Im Wahljahr scheint Trump zu versuchen, nicht nur Twitter, sondern auch Facebook, YouTube und andere auf Linie zu bringen. Trump kämpft derzeit an vielen Fronten gegen Kritik. Seit Beginn der Coronavirus-Pandemie kamen in den USA laut Wissenschaftlern der Johns-Hopkins-Universität in Baltimore mehr als 100.000 Menschen nach einer Infektion ums Leben. Trumps Krisenmanagement war im Zuge der Pandemie schwer unter Beschuss. Wiederholt folgte er nicht Empfehlungen von Experten oder gab unqualifizierte Ratschläge ab. Auch weigert er sich, in der Öffentlichkeit eine Maske zu tragen.

Direkter Draht ins Weiße Haus

In der Großstadt Minneapolis gab es die zweite Nacht in Folge Ausschreitungen bei Demos gegen Polizeigewalt und Rassismus. Bei einem Polizeieinsatz starb der 46-jährige George Floyd, nachdem ein Beamter minutenlang auf seinem Hals gekniet war. Trumps Gegner werfen ihm vor, selbst mit seiner aggressiven Rhetorik Rassismus und Gewalt zu schüren.

Protest in Minneapolis
APA/AFP/Getty Images/Stephen Maturen
In Minneapolis kam George Floyd nach einem Polizeieinsatz ums Leben. Seither wird dort protestiert.

Dass sich Trump nun so dezidiert gegen den US-Konzern wendet, ist zumindest bemerkenswert.
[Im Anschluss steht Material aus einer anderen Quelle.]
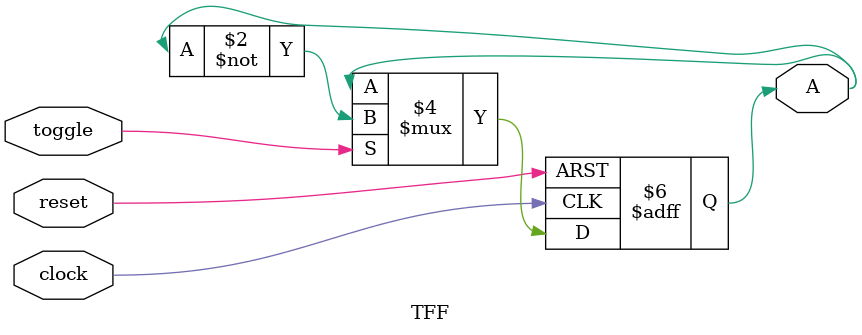
<source format=v>
module TFF(A, toggle, reset, clock); 

   output A;
   input toggle;
   input clock;
   input reset;
   reg A;

   always @ (negedge clock or posedge reset)	
      if (reset) A = 0;
      else if (toggle) A = ~ A;

endmodule

</source>
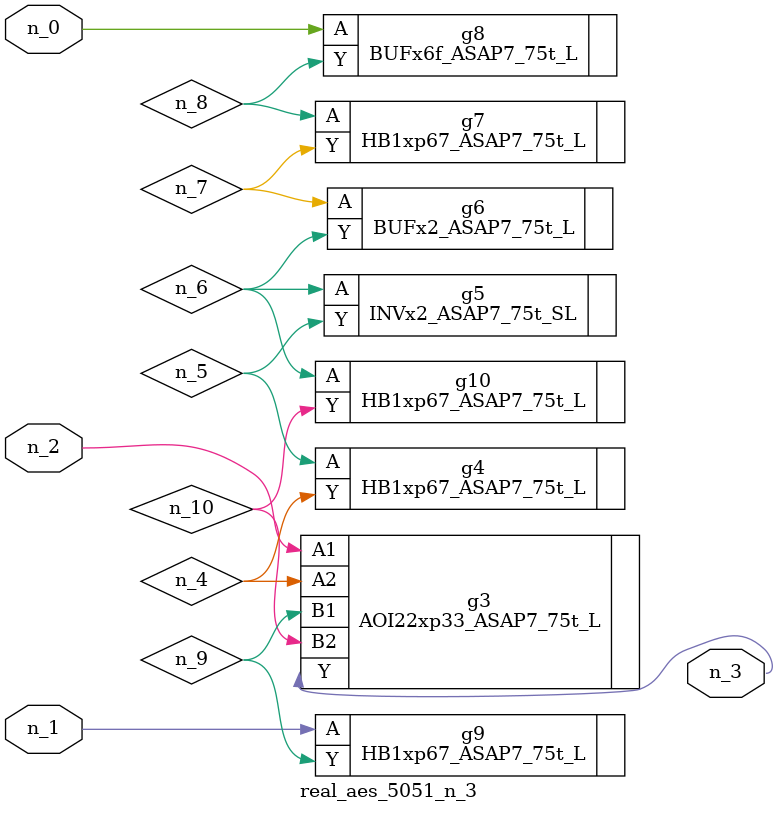
<source format=v>
module real_aes_5051_n_3 (n_0, n_2, n_1, n_3);
input n_0;
input n_2;
input n_1;
output n_3;
wire n_4;
wire n_5;
wire n_7;
wire n_9;
wire n_6;
wire n_8;
wire n_10;
BUFx6f_ASAP7_75t_L g8 ( .A(n_0), .Y(n_8) );
HB1xp67_ASAP7_75t_L g9 ( .A(n_1), .Y(n_9) );
AOI22xp33_ASAP7_75t_L g3 ( .A1(n_2), .A2(n_4), .B1(n_9), .B2(n_10), .Y(n_3) );
HB1xp67_ASAP7_75t_L g4 ( .A(n_5), .Y(n_4) );
INVx2_ASAP7_75t_SL g5 ( .A(n_6), .Y(n_5) );
HB1xp67_ASAP7_75t_L g10 ( .A(n_6), .Y(n_10) );
BUFx2_ASAP7_75t_L g6 ( .A(n_7), .Y(n_6) );
HB1xp67_ASAP7_75t_L g7 ( .A(n_8), .Y(n_7) );
endmodule
</source>
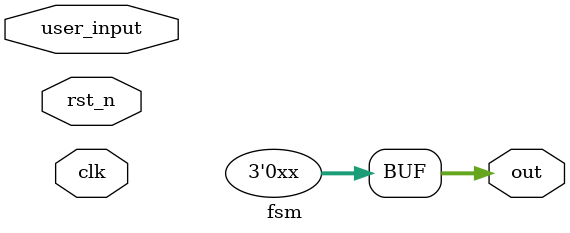
<source format=v>
module fsm(out, user_input, clk, rst_n);

input [2:0] user_input;
input clk, rst_n;
output reg [2:0] out;
reg [1:0] state_reg,state_next;

//sequential part
always @ (posedge clk or negedge rst_n )
    begin
        if (!rst_n)
        state_reg <= 2'h0;
        else
        state_reg <= state_next;
    end

//next state and output logic
//-copilot next line-
//copilot mean_prob: 0.6691834211735856

always @ *
    begin
        case (state_reg)
            2'h0: if (user_input == 2'h0) state_next <= 2'h0;
            2'h1: if (user_input == 2'h0) state_next <= 2'h1;
            2'h2: if (user_input == 2'h0 || user_input == 2'h1) state_next <= 2'h2;
            2'h3: if (user_input == 2'h0 || user_input == 2'h1 || user_input == 2'h2) state_next <= 2'h3;
            2'h4: if (user_input == 2'h0 || user_input == 2'h1 || user_input == 2'h2 || user_input == 2'h3) state_next <= 2'h4;
            2'h5: if (user_input == 2'h0 || user_input == 2'h1 || user_input == 2'h2 || user_input == 2'h3 || user_input == 2'h4) state_next <= 2'h5;
            2'h6: if (user_input == 2'h0 || user_input == 2'h1 || user_input == 2'h2 || user_input == 2'h3 || user_input == 2'h4 || user_input == 2'h5) state_next <= 2'h6;
            default: state_next <= 2'h0;
        endcase
        out <= state_next;
    end



endmodule
</source>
Für ihn ist Twitter einer der wichtigsten Kanäle für die Verbreitung seiner politischen Botschaften. Er benutzt den Dienst dafür, Gegner heftig zu attackieren, Verschwörungstheorien zu verbreiten und seine eigene Regierungsarbeit zu loben. Viele Tweets des US-Präsidenten werden von Kritikern als Verdrehung oder Missachtung der Fakten angeprangert. Für seine Fans ist der Twitter-Kanal der direkte Draht zum Präsidenten – ohne die Filter traditioneller Medien, die seine Botschaften kritisieren könnten. Trump folgen auf Twitter mehr als 80 Millionen Menschen – ein über Jahre aufgebautes Publikum, das er nicht schnell zu einem anderen Dienst übertragen kann.

„Hässlich, sogar für ihn“

Doch manche Taktik Trumps geht auch seinen Verbündeten zu weit. So wandten sich nun auch Medien, die bisher als Verteidiger Trumps galten, gegen ihn, wie die „New York Times“ am Donnerstag berichtete. Kritik musste er von Blättern wie der „New York Post“, dem „Washington Examiner“ und dem „Wall Street Journal“ einstecken. Dieses bezeichnete Trumps Attacken gegen Scarborough in einem Leitartikel als „hässlich, sogar für ihn“. Auch innerhalb der Republikanischen Partei regte sich Widerstand. Die einflussreiche Abgeordnete Liz Cheney etwa ließ Trump ausrichten, er solle die Causa auf sich beruhen lassen und seine Aufmerksamkeit auf den Kampf gegen das Coronavirus legen.